Rituximab Plus Interleukin-2 in Treating Patients With Hematologic Cancer
Status and phase
Conditions
Treatments
Study type
Funder types
Identifiers
Details and patient eligibility
About
Monoclonal antibodies such as rituximab can locate cancer cells and either kill them or deliver cancer-killing substances to them without harming normal cells. Interleukin-2 may stimulate a person's white blood cells to kill cancer cells. Combining rituximab with interleukin-2 may kill more cancer cells. Phase I trial to study the effectiveness of rituximab plus interleukin-2 in treating patients who have hematologic cancer.
Full description
OBJECTIVES: Determine the dose-limiting toxicity of rituximab followed by low-dose and intermediate-dose pulse interleukin-2 (IL-2) in patients with CD20-positive B-cell lymphoid malignancy.

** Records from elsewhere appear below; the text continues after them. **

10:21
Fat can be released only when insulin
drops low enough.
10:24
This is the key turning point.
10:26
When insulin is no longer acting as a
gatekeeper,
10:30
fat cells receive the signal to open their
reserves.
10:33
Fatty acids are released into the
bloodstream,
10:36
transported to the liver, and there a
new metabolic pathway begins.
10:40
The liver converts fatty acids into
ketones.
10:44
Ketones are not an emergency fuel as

Determine the maximum tolerated dose of intermediate-dose pulse IL-2 in this patient population.
Determine the pharmacokinetics of this regimen in these patients.
OUTLINE: This is a dose-escalation study of intermediate-dose pulse aldesleukin.
Patients receive rituximab IV on days 1, 8, 15, and 22. Patients then receive low-dose aldesleukin subcutaneously (SC) on days 29-39, 43-53, 57-67, and 71-81, and intermediate-dose aldesleukin SC on days 40-42, 54-56, 68-70, and 82-84. Cohorts of 3-6 patients receive escalating doses of intermediate-dose pulse aldesleukin until the maximum tolerated dose (MTD) is reached. The MTD is defined as the dose preceding that at which at least 2 of 6 patients experience dose-limiting toxicity.
Patients are followed every 3 months for 1 year.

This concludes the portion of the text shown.